**Your goal:**
Beginning with the line containing "[435,321,534,334] consigliamo ->" and going on through the line containing "(593, 654) none", the lines below are to be returned exactly, pictures excluded and nothing added.

╭─ Materials provided

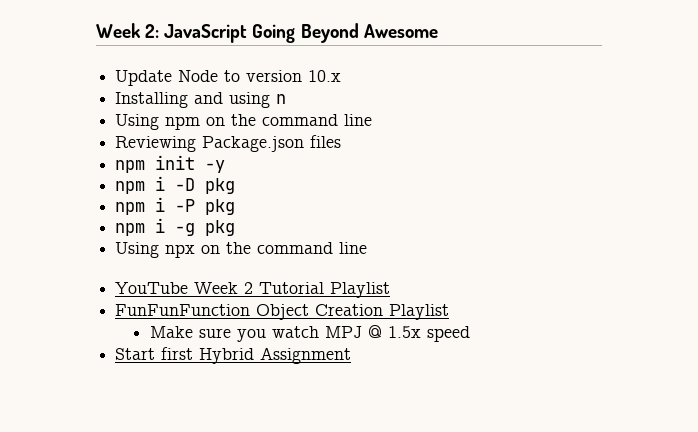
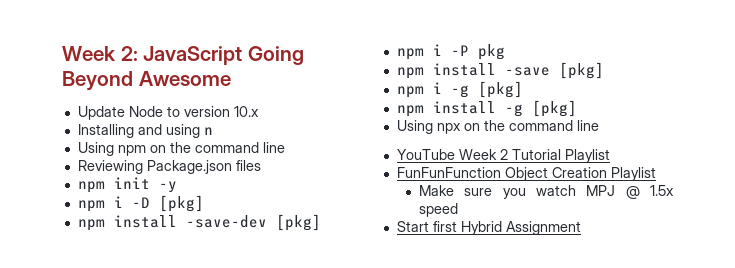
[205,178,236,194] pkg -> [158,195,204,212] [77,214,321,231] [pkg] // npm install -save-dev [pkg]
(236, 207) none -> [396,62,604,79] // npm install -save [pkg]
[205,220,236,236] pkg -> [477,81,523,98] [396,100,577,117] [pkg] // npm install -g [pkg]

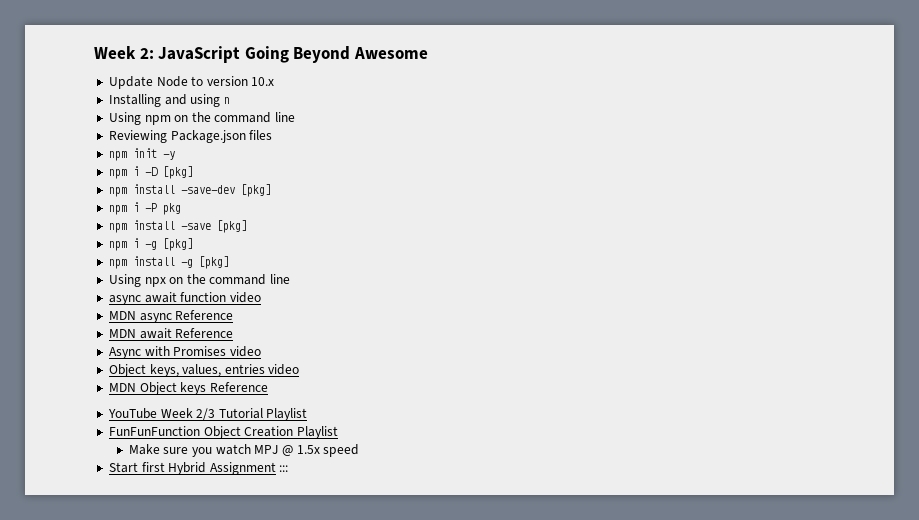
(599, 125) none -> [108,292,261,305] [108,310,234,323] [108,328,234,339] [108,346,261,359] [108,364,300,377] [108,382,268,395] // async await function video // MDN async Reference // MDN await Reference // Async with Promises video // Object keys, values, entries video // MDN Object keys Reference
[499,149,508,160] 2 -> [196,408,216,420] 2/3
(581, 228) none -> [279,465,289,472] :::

╰─
╭─ Materials provided

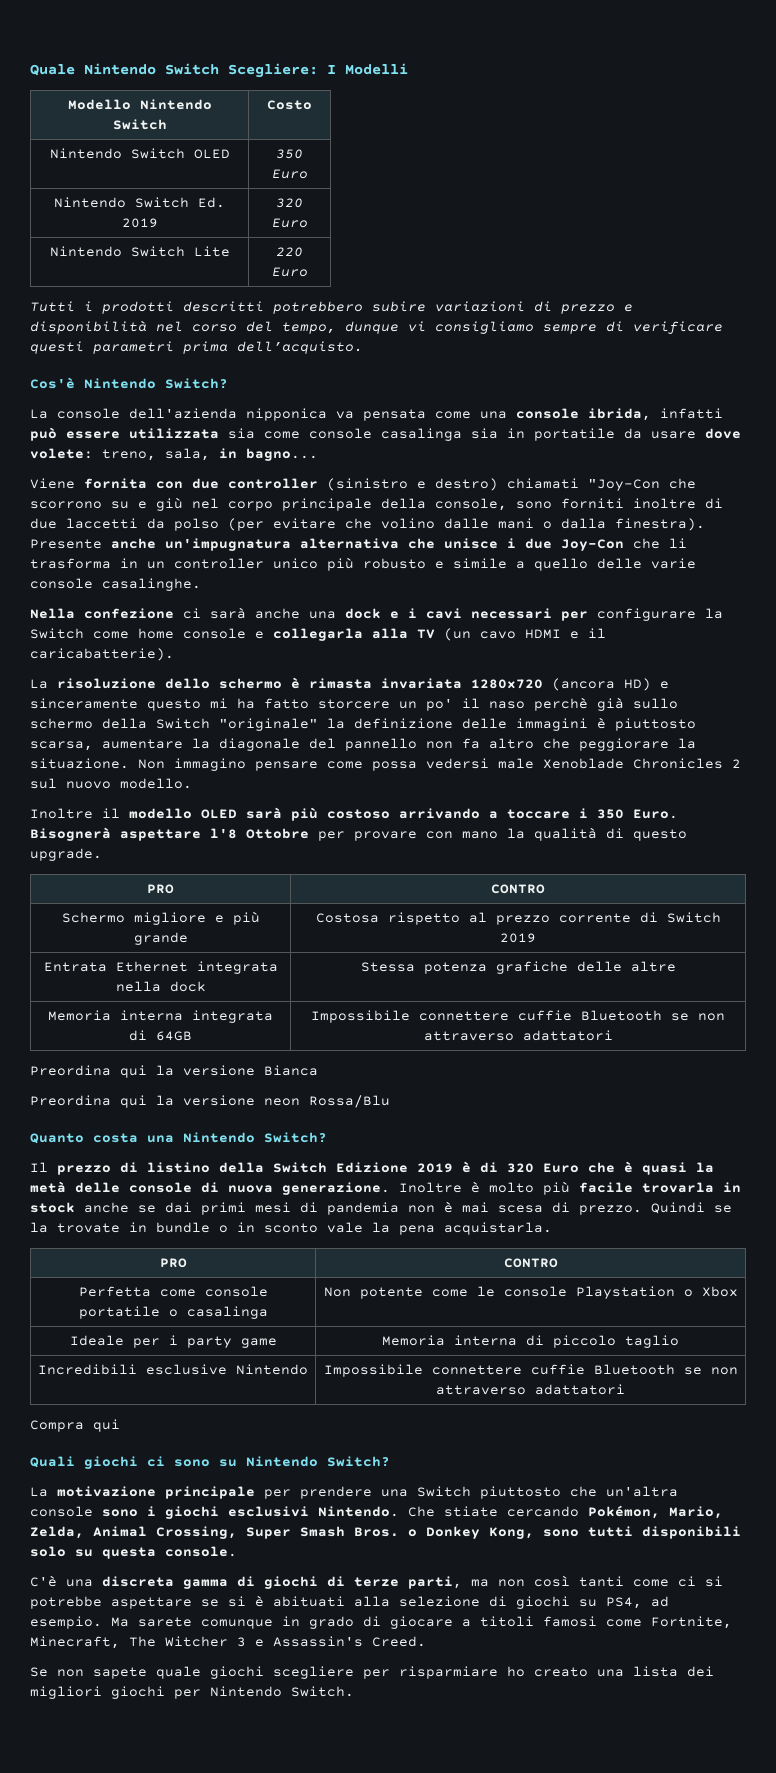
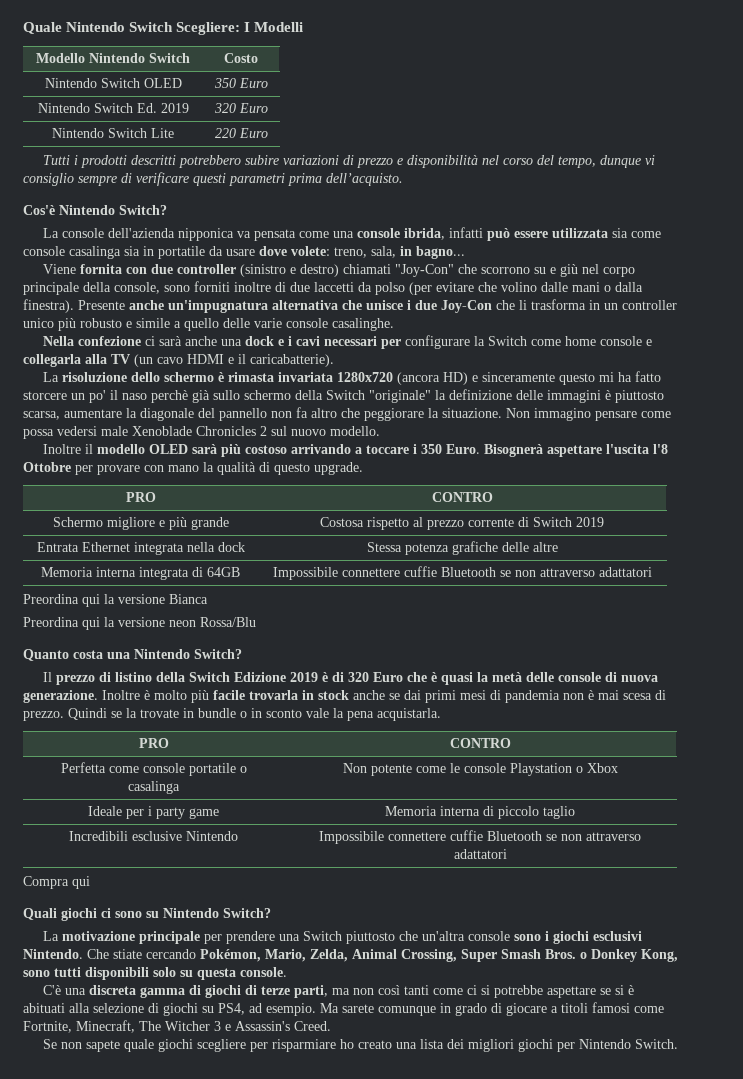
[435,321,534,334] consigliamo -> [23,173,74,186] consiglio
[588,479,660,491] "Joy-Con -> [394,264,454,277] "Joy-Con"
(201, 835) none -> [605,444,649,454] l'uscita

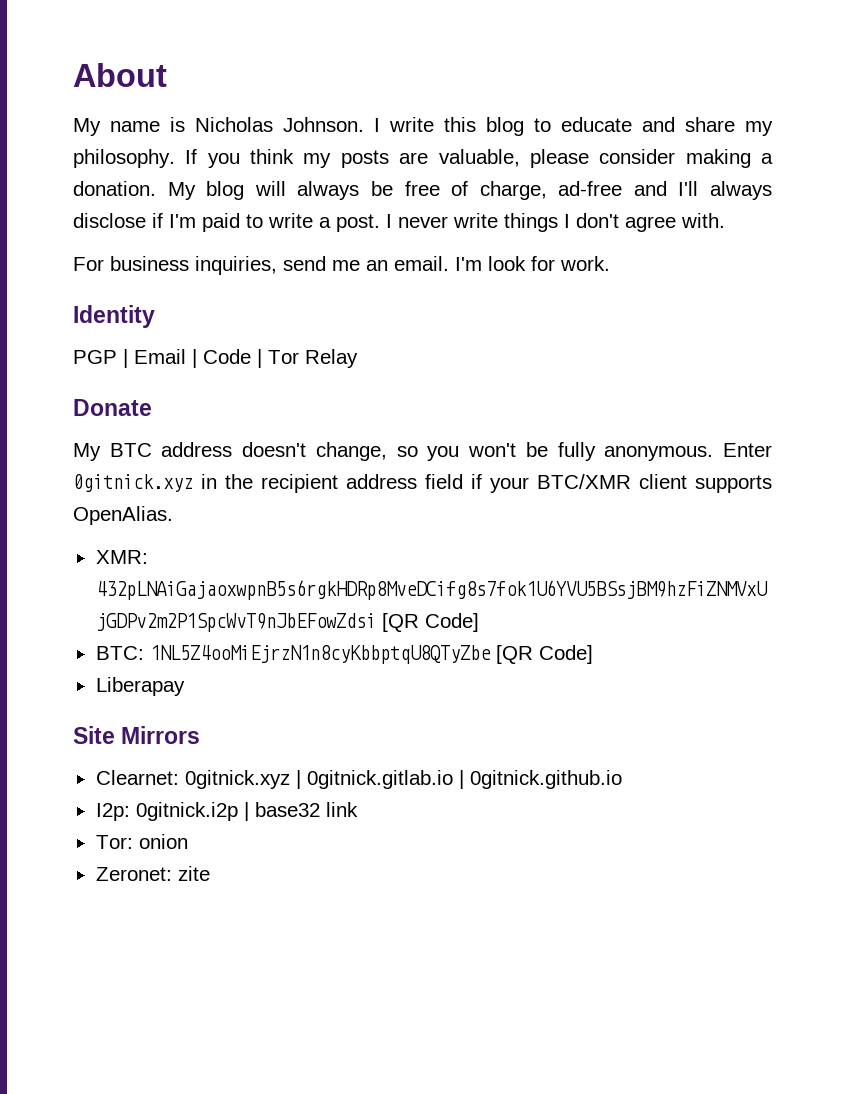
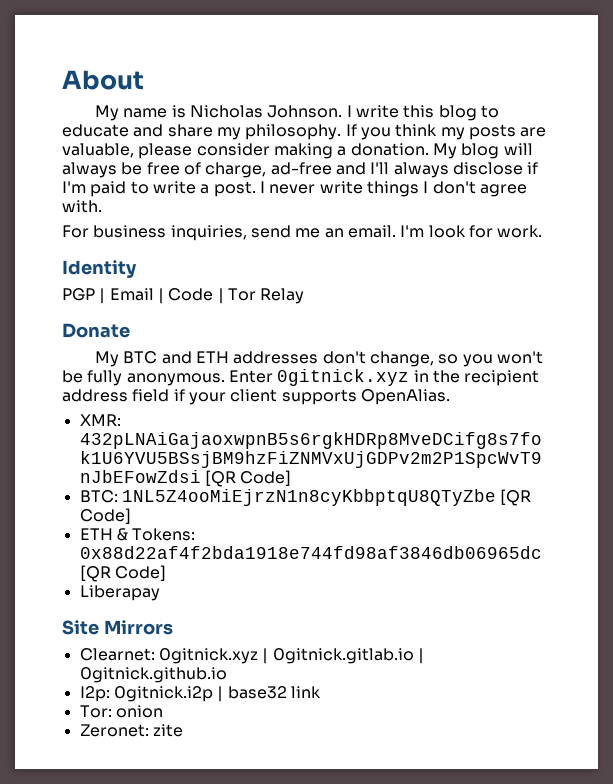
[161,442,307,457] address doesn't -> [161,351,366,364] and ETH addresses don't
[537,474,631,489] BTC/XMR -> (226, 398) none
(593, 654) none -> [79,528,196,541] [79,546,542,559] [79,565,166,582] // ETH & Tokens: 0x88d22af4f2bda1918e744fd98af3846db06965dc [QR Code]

╰─

**Expected answer:**
[435,321,534,334] consigliamo -> [23,173,74,186] consiglio
[588,479,660,491] "Joy-Con -> [394,264,454,277] "Joy-Con"
(201, 835) none -> [605,444,649,454] l'uscita

[161,442,307,457] address doesn't -> [161,351,366,364] and ETH addresses don't
[537,474,631,489] BTC/XMR -> (226, 398) none
(593, 654) none -> [79,528,196,541] [79,546,542,559] [79,565,166,582] // ETH & Tokens: 0x88d22af4f2bda1918e744fd98af3846db06965dc [QR Code]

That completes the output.